Primeros bomberos, en el cuartel de la avenida General Vedia entre La Rioja y Cavallari.
SERAFÍN SPINA Y LOS PRIMEROS DIRIGENTES
Serafín Spina, por su parte, había nacido en Buenos Aires en la mañana del 9 de marzo de 1897, hijo de Severo Spina y Carolina Demarco. Radicado en 9 de Julio hacia 1904, siendo apenas un niño, se empleó desde temprana edad en un comercio, para luego pasar como aprendiz a un taller mecánico. Ese oficio sería la base de su posterior trayectoria como industrial carrocero, actividad en la que alcanzaría notable prestigio local. El día del incendio, Spina tenía su propio taller a pocas cuadras del lugar del siniestro, circunstancia que lo llevó a acudir de inmediato en auxilio de los vecinos.
Concluida aquella jornada, los vecinos reunidos resolvieron avanzar en la creación del cuartel. Según las fuentes disponibles, la iniciativa fundacional correspondió a David Perelli, Manuel Couteau, José García, Raúl Urteneche, Enrique Ortelli, José Lagomarsino y Serafín Spina.
LA COMISIÓN PROVISORIA DEL 10 DE JULIO DE 1946
El 10 de julio de 1946 se constituyó la primera comisión directiva provisoria de la Asociación de Bomberos Voluntarios de 9 de Julio, fecha que la institución reconoce como su fundacional. Serafín Spina fue designado presidente de esa comisión inicial. David Perelli, por su parte, ocupó el cargo de vocal, aunque su influencia excedió con creces esa función formal: fue él quien propuso los nombres que integrarían la comisión definitiva. Entre los primeros presidentes de la naciente entidad se cuentan también, según las fuentes, Spina y Carlos Tacchi, a quienes cupo la responsabilidad de las primeras tareas organizativas: la obtención de la personería jurídica, otorgada finalmente el 17 de noviembre de 1948, y las gestiones administrativas iniciales, en las que Perelli colaboró estrechamente junto al secretario rentado de la institución.
DE LA IMPROVISACIÓN AL PRIMER CUARTEL
Entre la fundación formal y el establecimiento de una sede propia mediaron casi dos años de gestiones. El 22 de agosto de 1947, el comisionado municipal Germán Camou donó a la flamante institución un tanque cisterna y un chasis Chevrolet modelo 1928, que se convertirían en una de las primeras unidades operativas con que contó el cuerpo de bomberos. Finalmente, el 17 de mayo de 1948, el cuartel y las dependencias de la Asociación quedaron instalados por primera vez en un local de la avenida Vedia, entre las calles La Rioja y San Luis (la actual Cavallari), y David Perelli fue designado primer cuartelero de la institución.

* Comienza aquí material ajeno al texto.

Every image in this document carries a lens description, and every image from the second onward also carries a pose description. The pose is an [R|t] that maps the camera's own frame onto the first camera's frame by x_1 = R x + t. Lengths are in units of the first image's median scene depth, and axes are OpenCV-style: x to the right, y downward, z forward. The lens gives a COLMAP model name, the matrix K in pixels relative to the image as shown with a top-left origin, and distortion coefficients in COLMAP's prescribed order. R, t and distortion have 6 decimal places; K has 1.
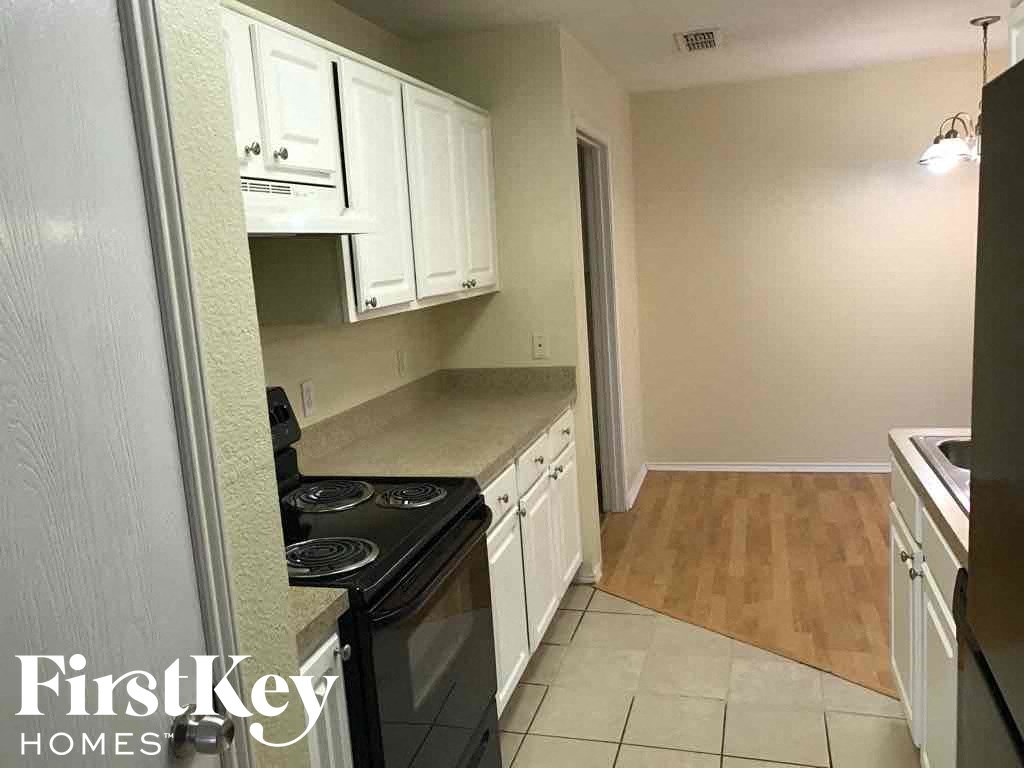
lens RADIAL K [[843.1, 0, 508.1], [0, 843.1, 380.5], [0, 0, 1]] dist [0.012335, -0.004797]
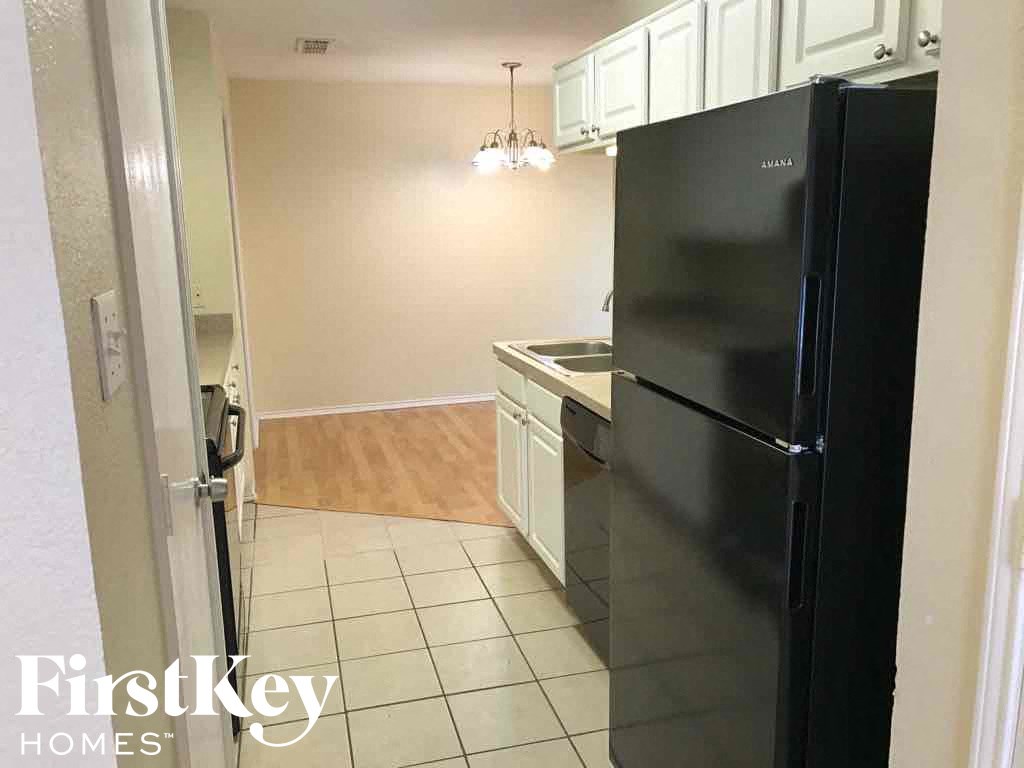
lens RADIAL K [[843.1, 0, 514.9], [0, 843.1, 386.8], [0, 0, 1]] dist [0.012335, -0.004797]
pose [[0.844328, -0.053817, 0.533117, -0.201021], [0.041634, 0.998525, 0.034861, 0.054459], [-0.534206, -0.007238, 0.845323, -0.179075]]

Meses más tarde, el 17 de noviembre de ese mismo año, la Asociación obtuvo su personería jurídica, culminando así el proceso de institucionalización iniciado dos años antes.

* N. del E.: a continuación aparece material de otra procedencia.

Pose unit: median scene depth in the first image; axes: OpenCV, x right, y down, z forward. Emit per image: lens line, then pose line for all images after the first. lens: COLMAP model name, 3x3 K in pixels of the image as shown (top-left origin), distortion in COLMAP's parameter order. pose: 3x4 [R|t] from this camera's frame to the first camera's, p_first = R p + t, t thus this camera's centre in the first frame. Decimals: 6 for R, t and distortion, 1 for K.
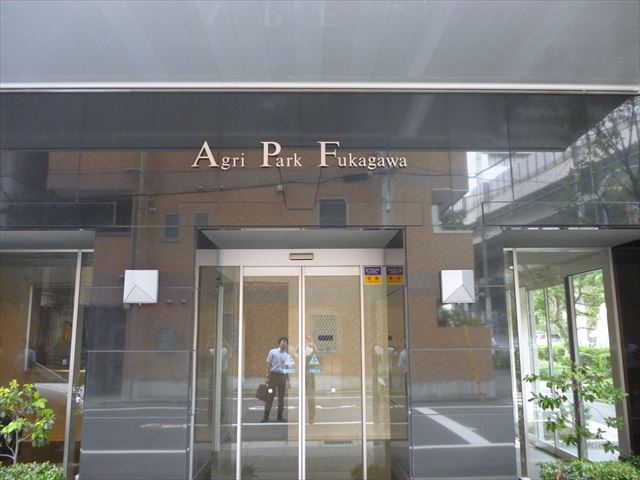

De este modo, en apenas tres años, una emergencia doméstica y la respuesta solidaria de un grupo de vecinos habían decantado en una institución formalmente constituida, con personería jurídica, sede propia y su primer equipamiento. Esa secuencia, del incendio a la comisión provisoria, de la comisión provisoria al primer cuartel y a la personería jurídica, constituye el núcleo fundacional que la comunidad de 9 de Julio conmemora en este octogésimo aniversario.
 
Oreste Boggero, uno de los primeros jefes de Bomberos Voluntarios de 9 de Julio.
Los jefes Del Castillo y Loia, quienes forjaron la historia del Cuartel.
Néstor Marquez, jefe del Cuartel por varios lustros. Marcó una gran trayectoria.